U.S. Government Halts Funding for Wuhan-Linked Organization
Two thirds of Americans believe covid-19 originated in the Wuhan Institute of Virology, so the United States government is taking steps to distance itself from the scandal.
On May 15, the Department of Health and Human Services announced that it was suspending all federal funding for the nonprofit research organization EcoHealth Alliance for misleading government agencies about their taxpayer-funded collaboration with Communist China and the Wuhan Institute of Virology.
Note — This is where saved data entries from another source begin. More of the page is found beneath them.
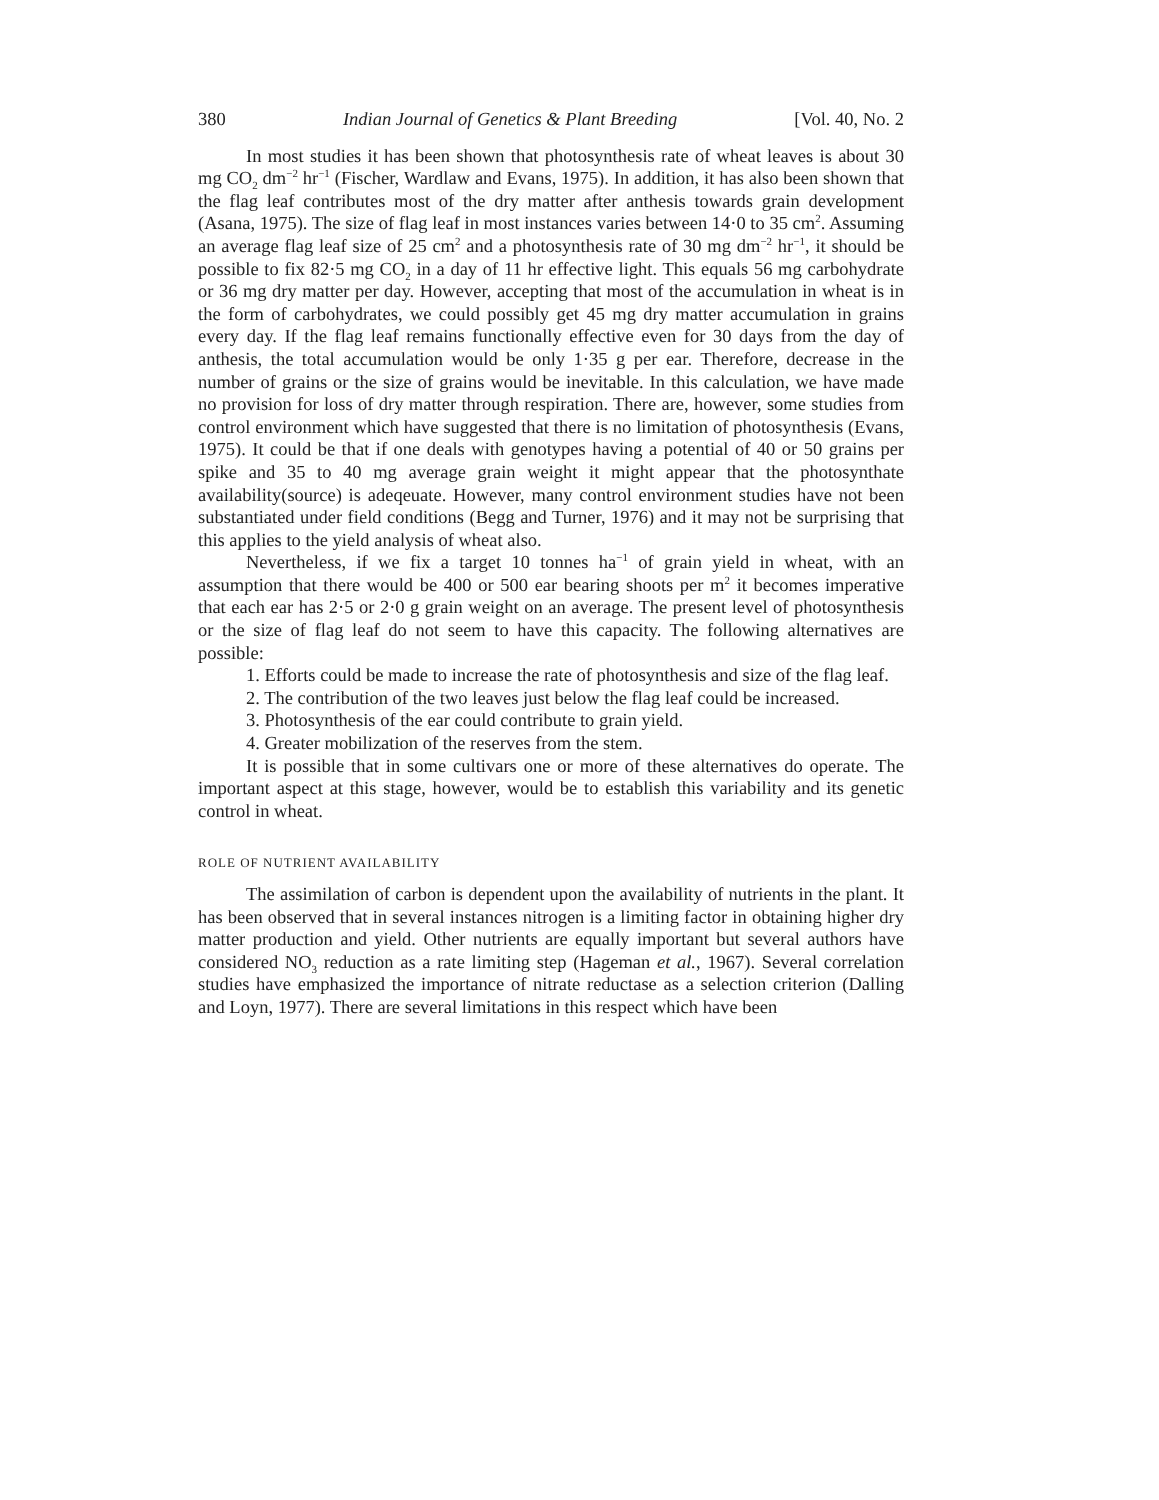380 Indian Journal of Genetics & Plant Breeding [Vol. 40, No. 2
In most studies it has been shown that photosynthesis rate of wheat leaves is about 30 mg CO<sub>2</sub> dm<sup>−2</sup> hr<sup>−1</sup> (Fischer, Wardlaw and Evans, 1975). In addition, it has also been shown that the flag leaf contributes most of the dry matter after anthesis towards grain development (Asana, 1975). The size of flag leaf in most instances varies between 14·0 to 35 cm<sup>2</sup>. Assuming an average flag leaf size of 25 cm<sup>2</sup> and a photosynthesis rate of 30 mg dm<sup>−2</sup> hr<sup>−1</sup>, it should be possible to fix 82·5 mg CO<sub>2</sub> in a day of 11 hr effective light. This equals 56 mg carbohydrate or 36 mg dry matter per day. However, accepting that most of the accumulation in wheat is in the form of carbohydrates, we could possibly get 45 mg dry matter accumulation in grains every day. If the flag leaf remains functionally effective even for 30 days from the day of anthesis, the total accumulation would be only 1·35 g per ear. Therefore, decrease in the number of grains or the size of grains would be inevitable. In this calculation, we have made no provision for loss of dry matter through respiration. There are, however, some studies from control environment which have suggested that there is no limitation of photosynthesis (Evans, 1975). It could be that if one deals with genotypes having a potential of 40 or 50 grains per spike and 35 to 40 mg average grain weight it might appear that the photosynthate availability(source) is adeqeuate. However, many control environment studies have not been substantiated under field conditions (Begg and Turner, 1976) and it may not be surprising that this applies to the yield analysis of wheat also.
Nevertheless, if we fix a target 10 tonnes ha<sup>−1</sup> of grain yield in wheat, with an assumption that there would be 400 or 500 ear bearing shoots per m<sup>2</sup> it becomes imperative that each ear has 2·5 or 2·0 g grain weight on an average. The present level of photosynthesis or the size of flag leaf do not seem to have this capacity. The following alternatives are possible:
1. Efforts could be made to increase the rate of photosynthesis and size of the flag leaf.
2. The contribution of the two leaves just below the flag leaf could be increased.
3. Photosynthesis of the ear could contribute to grain yield.
4. Greater mobilization of the reserves from the stem.
It is possible that in some cultivars one or more of these alternatives do operate. The important aspect at this stage, however, would be to establish this variability and its genetic control in wheat.
ROLE OF NUTRIENT AVAILABILITY
The assimilation of carbon is dependent upon the availability of nutrients in the plant. It has been observed that in several instances nitrogen is a limiting factor in obtaining higher dry matter production and yield. Other nutrients are equally important but several authors have considered NO<sub>3</sub> reduction as a rate limiting step (Hageman et al., 1967). Several correlation studies have emphasized the importance of nitrate reductase as a selection criterion (Dalling and Loyn, 1977). There are several limitations in this respect which have been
The suspension and debarment official, Henrietta Brisbon, noted that the immediate suspension of funding to EcoHealth Alliance was “necessary to protect the public interest and due to a cause of so serious or compelling nature that it affects [EcoHealth’s] present responsibility.”
Passing the buck: Republicans on the Select Subcommittee on the Coronavirus Pandemic are calling for the president of EcoHealth Alliance, Peter Daszak, to be stripped of his medical license and criminally investigated for misleading the federal government. Yet not all the blame for covid-19 belongs to the EcoHealth Alliance and the Wuhan Institute of Virology.
According to Sen. Rand Paul, some 15 U.S. agencies knew the Wuhan Institute of Virology was working to insert a furin cleavage site into a coronavirus to create a virus like covid-19. Federal attempts to throw EcoHealth under the bus are likely motivated by a desire to make it look like these agencies bear no blame for the coronavirus pandemic.
Federal scandal: Appendix C in Gerald Flurry’s book America Under Attack, titled “Was the Coronavirus Crisis Engineered?”, notes how Barack Obama’s science czar bragged to Nature magazine about all the gain-of-function research the Obama administration was doing in China.
Daszak was not just a rogue agent cooperating with China. Researching “gain of function” is a euphemism for researching bioweapons, and the Obama administration knew all about the dangerous bioweapons research the U.S. was funding.